Opinião: programas "policiais" difundem insegurança e violência


Diariamente, temos nossos lares invadidos por programas chamados de “policiais” (não pensamos que sejam dignos desse nome, pois são apenas programas sensacionalistas). A maioria dos canais abertos de televisão possui programas do gênero, muitos exibidos em horários estratégicos, como por volta do meio-dia, quando as famílias estão almoçando em frente a TV.

Segundo temos visto, esses programas, que se arrogam como jornalísticos, nada mais têm sido que divulgadores do pânico e da insegurança na população de modo geral. Seus apresentadores falam de caos e impunidade e, entre uma barbaridade e outra, vendem produtos e se promovem politicamente. Pior ainda, utilizam-se de concessão pública, que é a radiodifusão, para até mesmo transgredirem as leis, desrespeitando a dignidade das pessoas. Não é difícil ver tais apresentadores defendendo pena de morte ou dizendo frases como “bandido bom é bandido morto”.

Parece-nos que a escolha de quem é o “bandido” que deve ser morto é seletiva. Aqueles que cometem pequenos delitos, pobres, como os que são apreendidos com pequenas quantidades de drogas, serão entrevistados de forma sensacionalista, irônica, humilhante (Veja caso de emissora condenada por entrevista aqui); já os grandes empresários do tráfico, com esquemas internacionais, ricos, presos com grandes quantidades de drogas, terão a complacência desses programas e de seus apresentadores.

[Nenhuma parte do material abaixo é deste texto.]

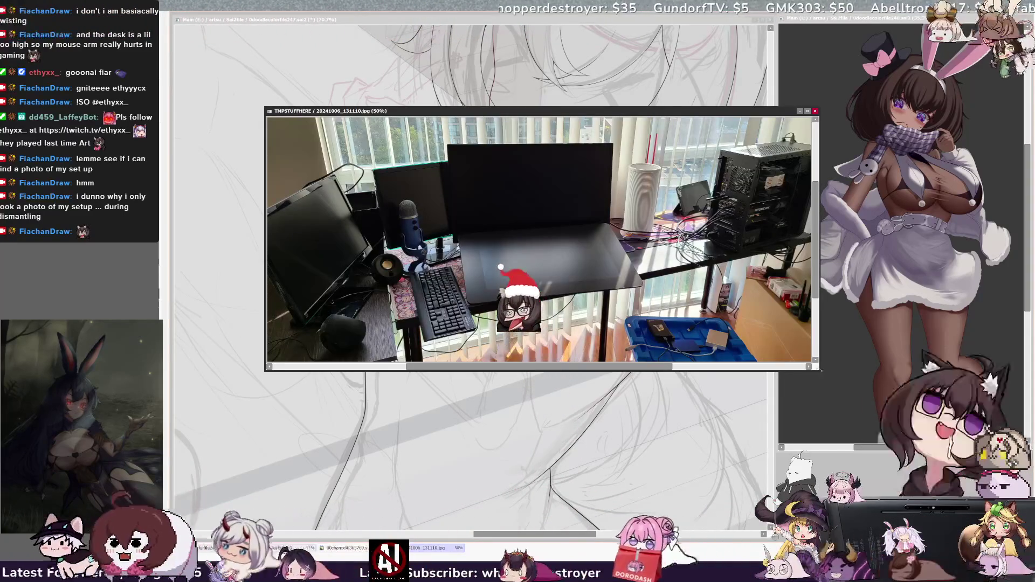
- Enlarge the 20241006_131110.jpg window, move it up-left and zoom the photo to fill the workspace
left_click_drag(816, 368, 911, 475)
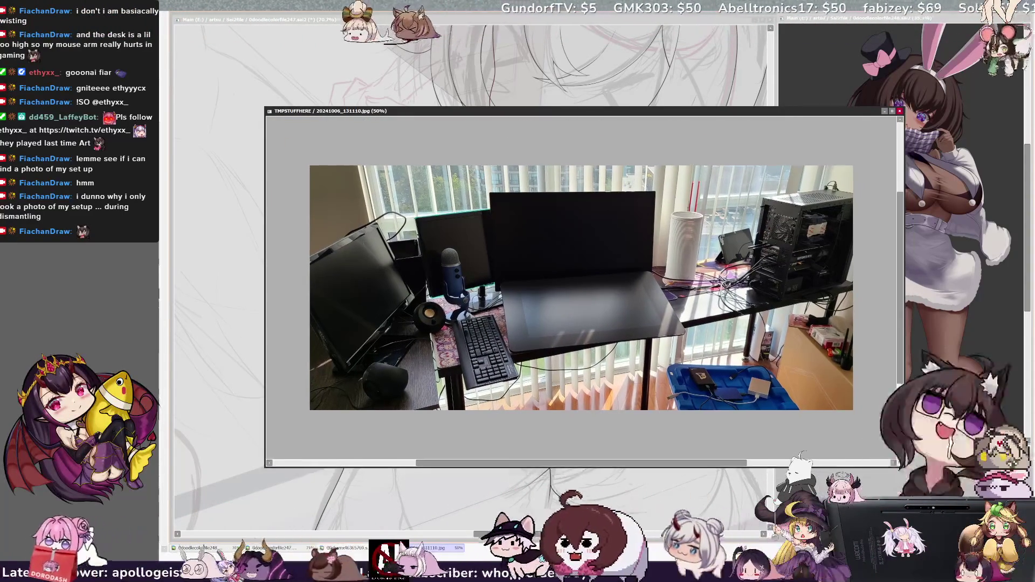
mouse_move(508, 113)
left_mouse_down()
mouse_move(408, 74)
mouse_move(430, 47)
left_mouse_up()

A TV Band Bahia foi condenada a pagar R$ 60 mil por danos morais coletivos depois que o programa "Brasil Urgente Bahia" exibiu, em 2012, uma entrevista feita pela jornalista Mirella Cunha, na qual ela zomba de um preso acusado de roubo e estupro. (Foto: UOL)


Duas pessoas diferentes cometem o mesmo crime: tráfico de drogas. Tratamento totalmente diferente para os dois. Para estes senhores, bandido bom é bandido morto, desde que seja pobre.

Além da seletividade, a espetacularização do sofrimento é recorrente nesses programas. Mortes violentas são apresentadas sempre como se fossem um espetáculo, algo que possa ser comercializado, que irá dar audiência. Os familiares dos mortos são sempre entrevistados em um momento de terrível dor como é o momento da perda de um parente próximo. Em vez de respeito, solidariedade com a dor alheia, os repórteres fazem perguntas moralistas, criminalizando as vítimas. (Veja matéria em que repórter de um desses programas tenta entrevistar um homem morto aqui).

Se são “envolvidos” com alguma atividade suspeita, a morte era esperada, a morte é legítima, não merece investigação. As lágrimas e a dor das centenas de mães pobres que perdem seus filhos para a violência urbana é o que irá garantir a audiência do programa. No final das contas, esses programas irão dizer quais vidas são dignas de serem vividas.

Esses apresentadores de programas sensacionalistas são perfeitamente retratados na figura do “Deputado Fortunato”, personagem do filme Tropa de Elite 2. Falastrão, Fortunato se elege deputado através da plataforma política que é o seu programa. Ele faz parte da “Bancada da bala”, que cresce, explorando e lucrando duplamente com a violência: por um lado, mescla publicidade ao sangue das vítimas, fomentando ódio e medo em muitas famílias; por outro, vai arrebanhando votos e conseguindo mandatos políticos, para, no final, proferir nas casas legislativas esse mesmo discurso ignorante contra os direitos das pessoas.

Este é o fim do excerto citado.